For all intents and purposes, he should be the villain.
In a vacuum, Will Wade, the dapper and debonair 38-year-old LSU coach, would be an easy figure for fans of the St. Bonaventure men’s basketball team to root against, the subject of their social media-driven scorn.
Wade, for those who might have forgotten, was the VCU coach when Bona was robbed of a last-second win over the Rams on that fateful February day in 2017.
After the final buzzer had sounded following Matt Mobley’s would-be game-winning 3-pointer, it was Wade who beckoned officials to call the administrative technical foul on the students for rushing the floor early (though time had expired), allowing VCU to make the tying free throws and to win it in the extra session.

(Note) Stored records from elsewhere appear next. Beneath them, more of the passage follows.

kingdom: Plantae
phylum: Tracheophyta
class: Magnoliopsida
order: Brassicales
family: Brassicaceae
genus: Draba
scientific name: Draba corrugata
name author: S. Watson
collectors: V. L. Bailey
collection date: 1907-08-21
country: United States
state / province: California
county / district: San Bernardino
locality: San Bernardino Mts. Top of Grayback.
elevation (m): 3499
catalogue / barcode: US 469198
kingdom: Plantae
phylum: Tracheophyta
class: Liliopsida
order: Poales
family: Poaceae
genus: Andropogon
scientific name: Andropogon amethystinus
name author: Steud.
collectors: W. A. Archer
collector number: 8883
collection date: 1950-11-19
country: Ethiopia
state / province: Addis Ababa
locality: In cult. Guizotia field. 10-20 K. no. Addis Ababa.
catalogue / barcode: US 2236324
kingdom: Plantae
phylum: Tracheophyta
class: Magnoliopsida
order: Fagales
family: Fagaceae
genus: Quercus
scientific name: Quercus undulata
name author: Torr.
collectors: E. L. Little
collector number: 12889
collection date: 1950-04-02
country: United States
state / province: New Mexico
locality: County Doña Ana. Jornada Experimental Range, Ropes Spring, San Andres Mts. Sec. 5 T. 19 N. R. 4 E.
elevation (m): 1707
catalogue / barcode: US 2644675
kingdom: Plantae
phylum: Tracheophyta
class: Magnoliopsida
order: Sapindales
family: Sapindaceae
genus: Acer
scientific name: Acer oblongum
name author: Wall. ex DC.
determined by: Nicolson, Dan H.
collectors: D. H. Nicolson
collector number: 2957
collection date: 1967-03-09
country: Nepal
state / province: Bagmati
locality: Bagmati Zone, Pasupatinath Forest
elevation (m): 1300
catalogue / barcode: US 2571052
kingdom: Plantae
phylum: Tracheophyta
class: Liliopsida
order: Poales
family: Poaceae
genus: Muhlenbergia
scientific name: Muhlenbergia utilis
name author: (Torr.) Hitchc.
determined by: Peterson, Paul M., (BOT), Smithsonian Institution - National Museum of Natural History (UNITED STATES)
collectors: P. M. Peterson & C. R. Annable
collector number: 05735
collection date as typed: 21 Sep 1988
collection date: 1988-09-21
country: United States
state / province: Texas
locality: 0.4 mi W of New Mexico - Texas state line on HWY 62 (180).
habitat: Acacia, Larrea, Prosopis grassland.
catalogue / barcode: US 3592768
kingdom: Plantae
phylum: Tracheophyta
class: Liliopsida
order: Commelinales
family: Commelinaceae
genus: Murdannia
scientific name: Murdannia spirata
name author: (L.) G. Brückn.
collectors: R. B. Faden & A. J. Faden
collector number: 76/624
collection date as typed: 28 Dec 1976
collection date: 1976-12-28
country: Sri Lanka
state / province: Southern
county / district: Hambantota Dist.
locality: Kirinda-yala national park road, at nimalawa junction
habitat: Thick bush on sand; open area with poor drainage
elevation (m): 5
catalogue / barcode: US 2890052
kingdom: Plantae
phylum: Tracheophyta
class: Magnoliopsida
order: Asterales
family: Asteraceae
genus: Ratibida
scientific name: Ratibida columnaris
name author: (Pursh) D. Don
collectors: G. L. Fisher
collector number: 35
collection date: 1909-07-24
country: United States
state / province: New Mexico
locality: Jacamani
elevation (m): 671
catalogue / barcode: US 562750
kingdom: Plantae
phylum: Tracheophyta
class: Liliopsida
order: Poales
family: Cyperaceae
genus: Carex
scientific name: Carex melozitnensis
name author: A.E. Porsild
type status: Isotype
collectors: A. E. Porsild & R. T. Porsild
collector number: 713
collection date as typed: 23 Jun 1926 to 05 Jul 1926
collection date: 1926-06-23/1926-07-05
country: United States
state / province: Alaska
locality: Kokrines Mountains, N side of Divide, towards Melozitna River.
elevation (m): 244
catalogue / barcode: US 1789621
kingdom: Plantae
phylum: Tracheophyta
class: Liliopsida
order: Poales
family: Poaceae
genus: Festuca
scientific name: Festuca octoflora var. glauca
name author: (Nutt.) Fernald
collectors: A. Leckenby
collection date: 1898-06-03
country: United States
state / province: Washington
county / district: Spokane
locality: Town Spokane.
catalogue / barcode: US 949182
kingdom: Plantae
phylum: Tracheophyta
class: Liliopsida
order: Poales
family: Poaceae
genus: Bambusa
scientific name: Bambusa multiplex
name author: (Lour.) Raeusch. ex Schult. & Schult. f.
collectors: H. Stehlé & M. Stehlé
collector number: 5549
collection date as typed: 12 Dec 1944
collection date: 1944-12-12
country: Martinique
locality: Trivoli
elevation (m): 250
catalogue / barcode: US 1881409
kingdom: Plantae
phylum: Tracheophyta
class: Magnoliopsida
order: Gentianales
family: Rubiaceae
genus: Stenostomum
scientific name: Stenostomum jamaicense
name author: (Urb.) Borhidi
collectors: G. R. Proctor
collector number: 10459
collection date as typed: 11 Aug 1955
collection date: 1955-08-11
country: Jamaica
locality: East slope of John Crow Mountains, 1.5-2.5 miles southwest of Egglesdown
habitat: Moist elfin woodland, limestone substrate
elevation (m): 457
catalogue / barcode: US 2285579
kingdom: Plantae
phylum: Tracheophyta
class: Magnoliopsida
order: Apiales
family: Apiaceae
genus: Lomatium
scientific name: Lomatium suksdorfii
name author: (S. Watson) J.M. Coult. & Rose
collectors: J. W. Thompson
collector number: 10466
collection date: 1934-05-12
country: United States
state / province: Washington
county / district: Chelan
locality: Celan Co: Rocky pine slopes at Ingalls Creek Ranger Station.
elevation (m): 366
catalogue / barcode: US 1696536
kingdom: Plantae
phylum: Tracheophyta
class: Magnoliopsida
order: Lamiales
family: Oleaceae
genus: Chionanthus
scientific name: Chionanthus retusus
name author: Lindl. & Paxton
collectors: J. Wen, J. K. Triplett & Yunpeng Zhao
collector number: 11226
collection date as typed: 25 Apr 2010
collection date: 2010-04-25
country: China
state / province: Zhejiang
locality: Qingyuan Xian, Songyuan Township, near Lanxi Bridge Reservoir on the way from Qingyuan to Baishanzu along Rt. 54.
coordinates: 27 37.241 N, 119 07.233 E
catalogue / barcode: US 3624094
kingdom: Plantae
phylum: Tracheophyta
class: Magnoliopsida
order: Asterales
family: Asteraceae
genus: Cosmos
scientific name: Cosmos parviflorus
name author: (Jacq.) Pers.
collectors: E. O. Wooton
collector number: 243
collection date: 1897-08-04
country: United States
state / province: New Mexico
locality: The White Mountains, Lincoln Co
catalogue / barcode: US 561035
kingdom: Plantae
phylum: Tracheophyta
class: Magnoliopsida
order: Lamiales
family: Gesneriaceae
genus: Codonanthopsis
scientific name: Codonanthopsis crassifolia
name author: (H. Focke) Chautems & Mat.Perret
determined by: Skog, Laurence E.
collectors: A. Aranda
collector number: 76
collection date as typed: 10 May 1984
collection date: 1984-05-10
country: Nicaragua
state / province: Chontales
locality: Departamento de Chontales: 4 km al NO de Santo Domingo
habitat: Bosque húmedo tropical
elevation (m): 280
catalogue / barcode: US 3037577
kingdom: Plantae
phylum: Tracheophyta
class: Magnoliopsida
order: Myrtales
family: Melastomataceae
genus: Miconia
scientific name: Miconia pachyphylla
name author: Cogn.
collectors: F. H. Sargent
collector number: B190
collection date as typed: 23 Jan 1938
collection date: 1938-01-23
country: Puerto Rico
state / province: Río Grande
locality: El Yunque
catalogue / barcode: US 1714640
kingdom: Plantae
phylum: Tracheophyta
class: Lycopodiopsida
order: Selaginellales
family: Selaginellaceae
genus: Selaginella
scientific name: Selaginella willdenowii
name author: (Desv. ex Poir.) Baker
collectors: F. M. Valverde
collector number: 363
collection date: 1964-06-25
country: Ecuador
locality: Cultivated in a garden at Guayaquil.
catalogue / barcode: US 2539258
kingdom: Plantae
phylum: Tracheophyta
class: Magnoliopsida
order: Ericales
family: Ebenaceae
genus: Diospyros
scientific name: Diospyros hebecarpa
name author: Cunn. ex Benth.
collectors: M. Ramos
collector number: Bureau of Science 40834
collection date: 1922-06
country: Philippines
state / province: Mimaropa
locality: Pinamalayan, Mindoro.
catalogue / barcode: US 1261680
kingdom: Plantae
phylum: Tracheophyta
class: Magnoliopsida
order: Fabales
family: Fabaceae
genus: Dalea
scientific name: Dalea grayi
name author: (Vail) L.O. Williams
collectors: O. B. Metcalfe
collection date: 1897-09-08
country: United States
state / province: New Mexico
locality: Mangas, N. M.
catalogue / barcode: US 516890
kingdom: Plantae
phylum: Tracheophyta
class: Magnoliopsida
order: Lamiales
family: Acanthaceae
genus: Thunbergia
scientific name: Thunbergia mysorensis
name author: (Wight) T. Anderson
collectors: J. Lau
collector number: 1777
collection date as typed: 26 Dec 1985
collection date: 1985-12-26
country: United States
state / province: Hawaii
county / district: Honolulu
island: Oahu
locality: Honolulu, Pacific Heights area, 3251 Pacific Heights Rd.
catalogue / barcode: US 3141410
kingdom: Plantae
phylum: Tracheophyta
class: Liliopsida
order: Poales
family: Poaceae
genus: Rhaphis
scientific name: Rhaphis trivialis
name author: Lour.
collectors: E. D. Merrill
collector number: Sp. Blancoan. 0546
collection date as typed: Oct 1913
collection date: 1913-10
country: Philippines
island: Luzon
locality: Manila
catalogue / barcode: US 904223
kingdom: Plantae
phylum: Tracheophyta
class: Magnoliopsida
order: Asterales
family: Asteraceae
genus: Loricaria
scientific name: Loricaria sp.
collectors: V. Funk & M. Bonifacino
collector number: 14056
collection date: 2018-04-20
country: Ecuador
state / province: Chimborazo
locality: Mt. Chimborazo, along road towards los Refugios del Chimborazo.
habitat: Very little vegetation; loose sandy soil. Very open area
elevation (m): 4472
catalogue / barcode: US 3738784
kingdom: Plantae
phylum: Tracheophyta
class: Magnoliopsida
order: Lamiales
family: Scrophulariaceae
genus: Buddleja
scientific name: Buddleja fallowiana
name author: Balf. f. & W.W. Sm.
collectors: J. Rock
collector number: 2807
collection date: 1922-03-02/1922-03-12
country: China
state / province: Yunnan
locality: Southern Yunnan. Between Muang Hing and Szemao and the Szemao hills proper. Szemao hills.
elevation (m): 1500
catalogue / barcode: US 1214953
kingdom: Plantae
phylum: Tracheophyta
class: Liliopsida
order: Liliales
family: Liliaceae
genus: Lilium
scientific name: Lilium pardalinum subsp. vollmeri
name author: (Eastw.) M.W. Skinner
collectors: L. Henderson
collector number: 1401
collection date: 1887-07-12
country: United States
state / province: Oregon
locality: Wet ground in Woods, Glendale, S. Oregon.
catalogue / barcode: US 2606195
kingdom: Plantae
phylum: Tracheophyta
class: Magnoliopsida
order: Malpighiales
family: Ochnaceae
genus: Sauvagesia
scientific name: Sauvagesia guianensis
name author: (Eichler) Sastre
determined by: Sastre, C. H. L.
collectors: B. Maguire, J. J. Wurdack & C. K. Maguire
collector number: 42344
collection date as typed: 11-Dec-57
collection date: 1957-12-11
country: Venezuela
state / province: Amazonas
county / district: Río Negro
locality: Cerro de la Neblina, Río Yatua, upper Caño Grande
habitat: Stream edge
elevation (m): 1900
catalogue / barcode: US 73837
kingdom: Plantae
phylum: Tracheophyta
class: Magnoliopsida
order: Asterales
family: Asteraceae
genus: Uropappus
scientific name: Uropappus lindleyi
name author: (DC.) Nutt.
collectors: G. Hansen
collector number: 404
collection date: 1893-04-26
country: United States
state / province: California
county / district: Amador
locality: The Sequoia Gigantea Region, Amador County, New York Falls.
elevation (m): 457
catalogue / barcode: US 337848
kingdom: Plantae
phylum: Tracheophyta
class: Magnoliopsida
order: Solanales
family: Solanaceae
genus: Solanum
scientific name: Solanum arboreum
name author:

Wade, then in his first year at LSU, was also one of the central figures in the FBI’s 2017 college basketball corruption investigation, which implicated dozens of high-major programs and led to a number of allegations, many of which are still being sorted today.
Wade, infamously, was caught on an FBI wiretap admitting to making a “strong-(expletive) offer,” to a recruit. He was suspended in 2019, but retained his position 37 days later, and somehow still remains as the LSU boss despite clearly flouting NCAA rules by talking about the financial payment he was willing to make to a star player.
YES, the Nashville native has developed the stigmatic reputation as being a “sleazy” recruiter. He had a hand in costing Bona its biggest win four years ago and has become a poster boy for just how backwards the NCAA can be, continuing to coach at his impregnable Power 5 program and earning his $2.5 million per year despite damning evidence of cheating while plenty of the little guys suffer far greater consequences for much smaller offenses every year.
That’s why it would be understandable if Wade was made out to be the bad guy when Bona meets LSU in the first round of the NCAA Tournament.
But then you hear, and remember, the way the Tigers coach talks about Bona and it hits you: Maybe this guy isn’t so bad, after all.
Wade, remember, was one of the first coaches to speak out on Bona’s behalf when coach Mark Schmidt’s team was left out of the 2016 NCAA Tournament, making an impassioned speech about just how stacked the deck is against quality mid-major conferences such as the Atlantic 10 and using Bona as an example of the need for change.
And he was extremely complimentary — and more knowledgeable than one might think, given the two had hardly crossed paths this winter — of the team, and coach, LSU will see on Saturday.
“I’VE ACTUALLY watched St. Bonaventure play a couple times this year,” he said in his post-NCAA selection press conference on Sunday. “They’ve got a top 40 offense, a top 20 defense. They’re 17th in the country in defensive efficiency and defense. They’ve got some good guard play, they’ve got a shot-blocker — a big 6-10 kid down there — a good small-ball ‘4,’ a good shooting guard, a good point guard in (Kyle Lofton).
“They’ve got a good team. Coach Schmidt, I’m familiar with him from the Atlantic 10. He’s as good a ball coach as there is out there in the country, so it’ll be a big, big challenge for us. But we’re excited.”
He was later asked about this small school in Western New York, of which the Baton Rouge-based media, of course, knew nothing, but understood that Wade was at least somewhat intimately aware.
The fourth-year LSU coach then launched into one of his wholehearted soliloquies, in which his praise for Bona seemed genuine and his admiration for the area sincere.
“It’s a great place, man,” he began. “Olean, New York, (there’s) not a lot of people; a bucket list (place), but I’m telling you, their fan support, their gym, it’s electric in there. It’s a really, really small Catholic school; I think they’ve got like 1,500 students, but Mark Schmidt has done a phenomenal, phenomenal job there. They are really, really god. The RC up there, it’s rocking, the students are on top of you, it’s a hell of a venue now.
“They have great teams, they’ve had great teams, they were always at the top of the Atlantic 10, and it’s a shame with not having fans (this year). If they had played the A-10 championship with VCU and Bona, they could have sold out most arenas — the Barclays Center, Dayton. Both have very passionate fan bases. It’s a unique school.”
He then finished his assessment with a humorous tidbit involving the Bartlett Country Club.
“When you go there, there’s actually no full service hotel,” he pointed out. “Coach Schmidt’s actually a member of the Olean country club, so you actually can eat a meal there, you just kinda have to drop his name to go in there and eat the meal, but we ate our last meal when I was at VCU at the country club.
“It’s a unique place and I have a lot of respect for just how good they are. They are ferocious competitors, they’re going to be unbelievably well-prepared, they’re staff has great continuity and they’re a tremendous, tremendous basketball program.”
And that, at least for this weekend, is what Wade figures to be: the would-be villain who’s difficult not to like.